Há elementos curiosos no mundo que me encantam e trazem elementos para entender melhor a realidade ao nosso redor. Nesta semana, me deparei com o conceito de “Ancient Lights”: essa lei britânica das “luzes antigas” ou de “direito à luz” garante que uma janela que tenhacandice recebido luz natural por pelo menos 20 anos tenha proteção legal contra obstruções. Isso impede que construções futuras bloqueiem a entrada de luz solar, garantindo iluminação contínua aos proprietários de imóveis. Se procurar na internet, você verá fotos de casas e sobrados com plaquinhas sob o parapeito das janelas onde se lê “Ancient Lights”, herança do direito adquirido a partir de 1832.
O mais interessante é que lá no Oriente, mais precisamente no Japão, há uma regulamentação parecida chamada nisshoken (literalmente “direito à luz do sol”). Acredito que tal conceito seja um reflexo de alto grau civilizatório, quando uma sociedade compreende o bem-estar — reforçado aqui por um lar ensolarado — como um direito adquirido que deve ser preservado tanto quanto uma edificação antiga considera patrimônio histórico.
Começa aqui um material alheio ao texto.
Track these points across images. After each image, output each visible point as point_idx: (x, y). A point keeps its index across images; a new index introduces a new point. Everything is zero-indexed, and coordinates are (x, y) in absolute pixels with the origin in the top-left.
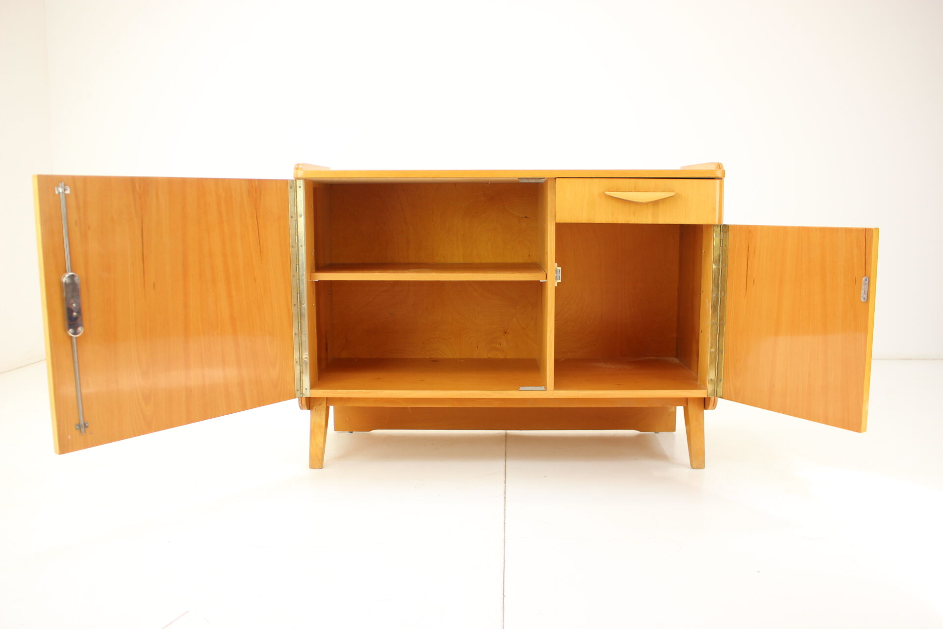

O mesmo deveria valer para ar limpo e perfumado pelas flores e vegetação, para a água limpa e potável, para parques e ruas arborizadas. A natureza deveria ser considerada um bem maior a ser preservado e usufruído pelos cidadãos ao longo dos anos, jamais depredado, poluído e vilipendiado de uma hora para outra em nome de um falso progresso. Contudo, vivemos numa era em que certas ideias de desenvolvimento não passam de grandes retrocessos. Confundem desavisados e despertam grande preocupação em ambientalistas. Um adendo: não me refiro aqui a ambientalistas de boutique cooptados por pautas e narrativas a serviço de determinada ideologia. Falo daqueles que, sejam de direita ou de esquerda, realmente compreendem que a natureza — a fauna, a flora, as águas, o solo, a vegetação, o relevo, a luz solar — são os maiores patrimônios que temos e que devem ser preservados a todo custo.
É muito triste quando se constroem edifícios de 14 andares jogando sombras em centenas de metros quadrados de uma zona urbana, ou pior ainda, de uma praia. Há tempos nos tiraram o direito ao sol com a desculpa de verticalizar cidades para deixar as pessoas mais perto de escolas, comércio, escritórios, do trabalho. Não é bem assim: a verticalização faz parte de projetos de gentrificação que vão beneficiar poucos e gerar outros problemas em vez de resolver os que já temos. Mais gente vivendo na mesma quadra significa mais lixo e mais esgoto produzido num único local, e menos qualidade de vida.
E se essa verticalização for à beira-mar, torna-se ainda mais aterradora, como no caso preocupante do projeto dos edifícios de 14 andares junto ao Parque Estadual José Lutzenberger, o Parque da Guarita, em Torres. Os danos paisagísticos, ecológicos e urbanos talvez sejam inúmeros, e as propostas que contemplem a proteção do Parque da Guarita e de seu entorno, infelizmente, ainda são débeis. Aguardemos os próximos capítulos.